Step documentation¶
A step has a well defined flow of data, starting from message consumption to message production. No matter what kind of consumer or producer you are using, the flow of data always follows what is called the Step Life Cycle.
Step lifecycle¶
There are 8 stages inside a Step. Each stage can be customized by overriding the method from apf.core.step.GenericStep
for that lifecycle stage.
1. Pre Consume¶
apf.core.step.GenericStep.pre_consume()
Called only once after apf.core.step.GenericStep.start()
. Can be used to prepare data or fetch something needed to begin processing.
2. Pre Execute¶
apf.core.step.GenericStep.pre_execute()
Called after every batch of messages is consumed. Receives the raw message as returned by the consumer.
Override this method to perform operations on each batch of messages consumed.

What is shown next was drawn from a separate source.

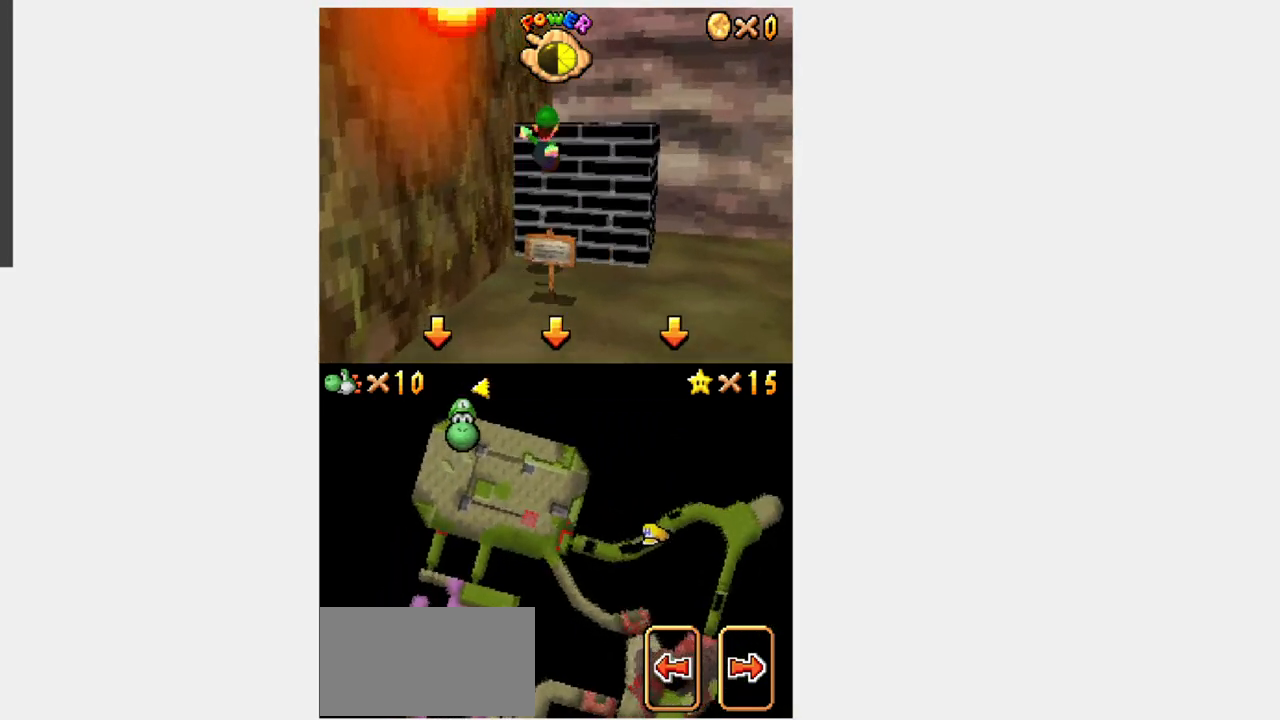
{"buttons": ["Y", "DPAD_UP"], "events": [[67, "B", "up"], [317, "DPAD_UP", "down"], [367, "Y", "down"]]}
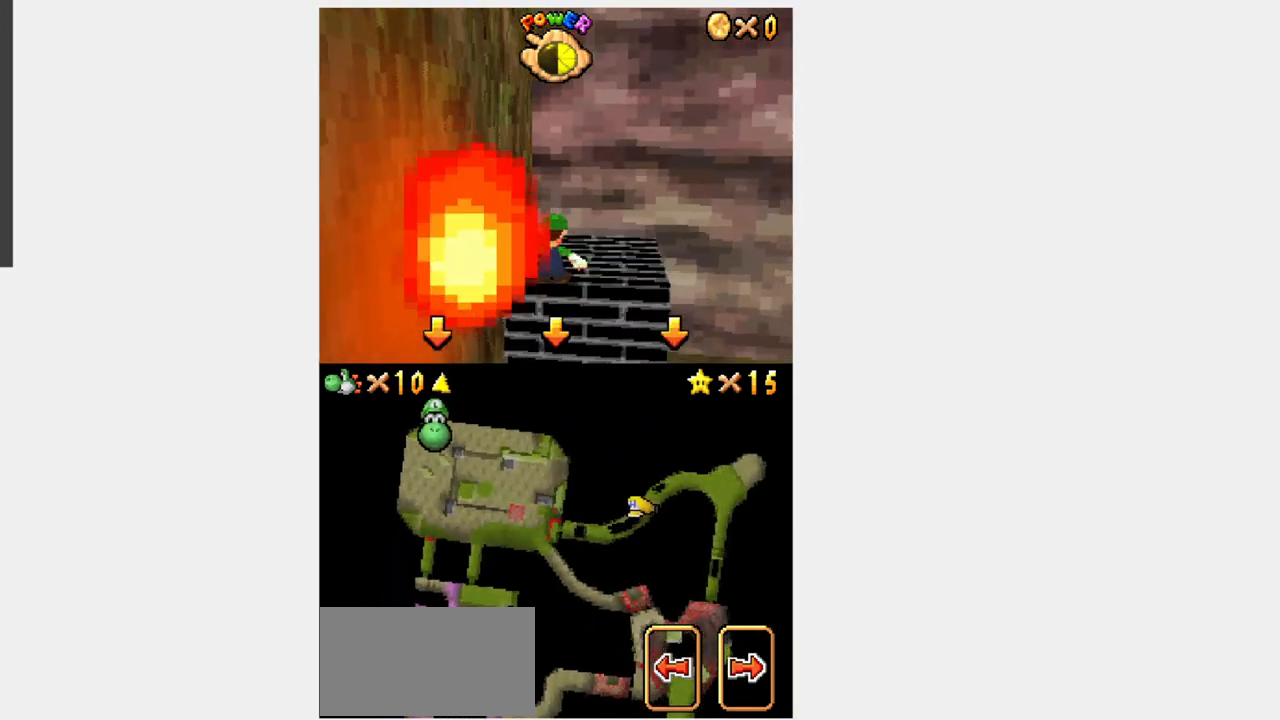
{"buttons": ["Y", "DPAD_UP"], "events": [[333, "DPAD_LEFT", "down"], [450, "DPAD_LEFT", "up"]]}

Typically this method is used for pre processing operations such as parsing, formatting and overall preparation for the execute method that handles all the complex logic applied to the messages.

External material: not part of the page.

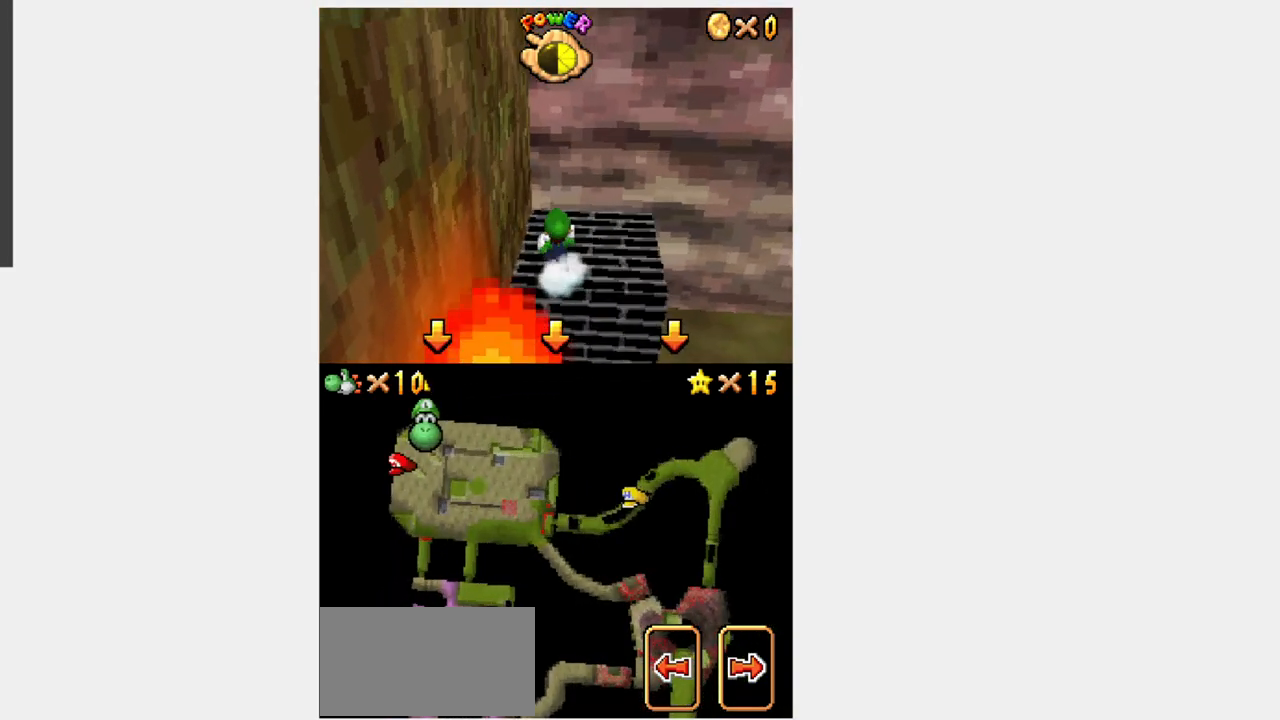
{"buttons": ["Y", "DPAD_UP"], "events": [[33, "DPAD_LEFT", "down"], [100, "DPAD_LEFT", "up"], [250, "DPAD_RIGHT", "down"], [300, "DPAD_RIGHT", "up"]]}
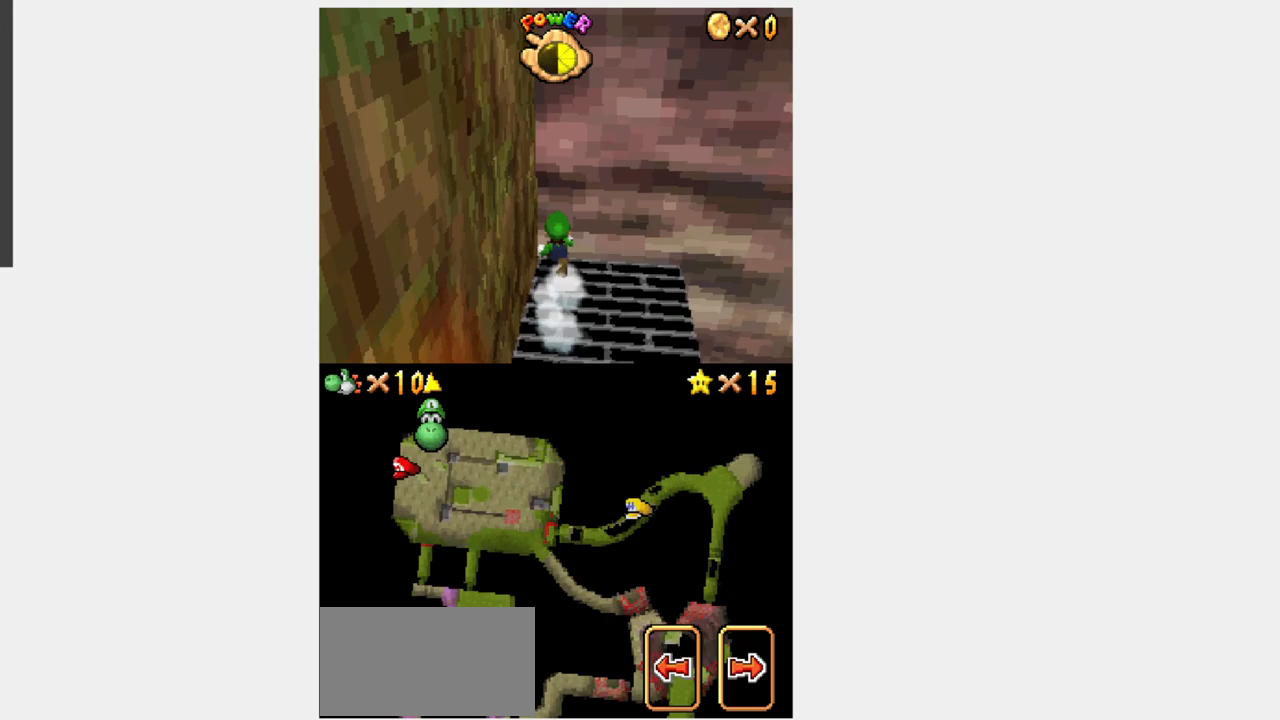
{"buttons": ["DPAD_DOWN", "DPAD_LEFT"], "events": [[33, "DPAD_UP", "up"], [33, "X", "down"], [33, "Y", "up"], [100, "X", "up"], [367, "DPAD_DOWN", "down"], [367, "DPAD_LEFT", "down"]]}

By default, data is returned as is, without modifications.
3. Execute¶
apf.core.step.GenericStep.execute()
Where all the logic go. Called for each batch of messages consumed as returned by the apf.core.step.GenericStep.pre_execute()
method.
This method should always return the result of the processing operation and must be a list of dictionaries or a single dictionary.
4. Post Execute¶
apf.core.step.GenericStep.post_execute()
Called after every batch processed by the apf.core.step.GenericStep.execute()
method
Override this method to perform additional operations on
the processed data coming from apf.core.step.GenericStep.execute()
method.
Typically used to do post processing, parsing, output formatting, etc.
This method should always return a list of dictionaries or a single dictionary.
5. Pre Produce¶
apf.core.step.GenericStep.pre_produce()
Override this method to perform additional operations on
the processed data coming from apf.core.step.GenericStep.post_execute()
method.
Typically used to format data output as described in the step producer’s Schema
This method should always return a list of dictionaries or a single dictionary.
6. Produce¶
apf.core.step.GenericStep.produce()
This method should not be overriden. It is the method that performs output from the step, producing with the configured producer.
7. Post Produce¶
apf.core.step.GenericStep.post_produce()
Called after each batch of messages has been produced.
Override this method to perform operations after data has been produced by the producer.
You can use this lifecycle method to perform cleanup, send additional metrics, notifications, etc.
8. Tear Down¶
apf.core.step.GenericStep.tear_down()
This method is called only once after processing messages and right before the start method ends.
Override this method to perform operations after the consumer has stopped consuming data.
You can use this lifecycle method to perform cleanup, send additional metrics, notifications, etc.